Oireachtas Joint and Select Committees

Wednesday, 5 October 2016

Joint Oireachtas Committee on Transport, Tourism and Sport

A Vision for Public Transport: Discussion

9:00 am

Photo of Mick BarryMick Barry (Cork North Central, Anti-Austerity Alliance) | Oireachtas source

I will not say much about the Dublin Bus dispute except briefly to congratulate the workers on achieving the 3% offer. However, the Minister's failure to increase the State subvention has complicated the ballot because workers are asking where the money to fund the claim will come from. There is a concern that if it is not funded from the State, workers will be made to pay through the back door. Ministers felt last week that the Garda pay claim was wrapped up, but the Garda Representative Association, GRA, rejected the proposals, and it would be a mistake on the part of Ministers to feel that the Dublin Bus issue is wrapped up now. A similar result in that ballot cannot be ruled out.

Bus Éireann management plans to separate out the Expressway operation and slash the wages and conditions of the workforce. The Minister has denied that he gave the green light for this so this morning, at this committee, he has an opportunity. The question is this: is he prepared to say that Bus Éireann management's actions are a real upping of the ante in the race to the bottom, that they are provocative and that he dissociates himself entirely from them? The model in Bus Éireann has clearly failed. The issuing of new licences and the amending of existing licences have damaged Expressway to the point of it being unsustainable. The commercial bus market has reached saturation point in respect of the number of operators and routes and is now in need of urgent review. I ask his opinion on that. I also ask him to comment on the fact that private operators can regularly breach the Organisation of Working Time Act 1997 with little or no punishment, yet State operators must stringently abide by it.

The Minister said in his introductory remarks that in recent years there has been great improvement in public transport. Many people listening to this would shake their heads in wonder at that statement. The State subvention has been slashed across the board year after year for eight or nine years now. I will not go into all the facts and figures, but the 2007 State subvention to Iarnród Éireann was €195 million; last year it was €98 million - cut in half. For Dublin Bus, the subvention fell from €86 million to €58 million between 2008 and 2015 - cut by a third. For Bus Éireann, the subvention fell from €49 million to €34 million - cut by 30%. Public transport is at a breaking point. Iarnród Éireann does not have enough to maintain current services or rolling stock, let alone to expand operations.

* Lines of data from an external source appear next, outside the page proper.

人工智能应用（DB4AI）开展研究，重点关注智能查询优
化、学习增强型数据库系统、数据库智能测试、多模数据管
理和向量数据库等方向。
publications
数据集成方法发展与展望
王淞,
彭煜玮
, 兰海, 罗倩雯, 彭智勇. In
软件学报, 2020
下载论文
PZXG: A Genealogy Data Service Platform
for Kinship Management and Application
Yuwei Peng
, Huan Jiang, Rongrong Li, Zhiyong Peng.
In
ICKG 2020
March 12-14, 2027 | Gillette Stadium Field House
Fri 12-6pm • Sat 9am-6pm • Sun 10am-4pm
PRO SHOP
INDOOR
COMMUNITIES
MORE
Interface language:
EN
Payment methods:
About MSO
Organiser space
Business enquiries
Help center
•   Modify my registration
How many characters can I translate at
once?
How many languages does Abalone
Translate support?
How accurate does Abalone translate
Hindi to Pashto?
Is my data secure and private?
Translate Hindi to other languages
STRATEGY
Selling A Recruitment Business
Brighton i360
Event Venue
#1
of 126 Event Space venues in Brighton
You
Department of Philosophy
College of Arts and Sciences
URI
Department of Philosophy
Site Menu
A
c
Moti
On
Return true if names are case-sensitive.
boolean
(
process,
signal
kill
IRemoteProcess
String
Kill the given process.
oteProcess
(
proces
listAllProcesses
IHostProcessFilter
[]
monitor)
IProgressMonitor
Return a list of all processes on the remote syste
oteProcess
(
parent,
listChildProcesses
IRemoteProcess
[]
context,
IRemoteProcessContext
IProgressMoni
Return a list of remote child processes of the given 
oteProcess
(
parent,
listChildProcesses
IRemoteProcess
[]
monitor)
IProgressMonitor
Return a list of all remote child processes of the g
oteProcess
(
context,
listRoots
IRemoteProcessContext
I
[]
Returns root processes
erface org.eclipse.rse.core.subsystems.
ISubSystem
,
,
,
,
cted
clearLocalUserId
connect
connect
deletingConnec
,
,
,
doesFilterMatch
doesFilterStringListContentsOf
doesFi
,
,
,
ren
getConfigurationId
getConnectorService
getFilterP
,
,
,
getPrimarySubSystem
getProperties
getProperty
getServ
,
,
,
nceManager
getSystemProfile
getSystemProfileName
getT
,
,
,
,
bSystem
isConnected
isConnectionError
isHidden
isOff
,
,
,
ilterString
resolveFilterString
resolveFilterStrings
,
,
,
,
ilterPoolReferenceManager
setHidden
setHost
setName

The Minister correctly said in his opening statement that public transport is vital to combat congestion and assist the environment and that what is needed is a vision of improved public transport services. However, given those stats, that cannot be done by tweaking; it needs a massive increase in the State subvention. If we say that health and education are public services and we fund them accordingly, we must do so as well with public transport, very much the poor relation at the moment. At least €170 million would be needed simply to bring Dublin's bus services up to the European average. Is the Minister prepared to fight for increases of that kind? Does he have sufficient vision to aim that high?

I want to ask in particular about a cut in the State subvention regarding payments from the Department of Social Protection to CIE to cover the free travel scheme. I understand that these transfers, incredibly, are based on a passenger survey carried out in 1973. I also understand that payments have been frozen since 2011. In 2011, there was a transfer of €76 million for the free travel scheme, but passenger numbers that year were 726,000. In 2015, they were 842,000. That is an increase of 16%, but there has not been a 16% increase in the payments, which indicates that, to a greater or lesser extent because it is not exact, CIE is down in the region of 16%. That is a further €12 million slashed from the budgets. That should be addressed, and I ask the Minister for his comments on that.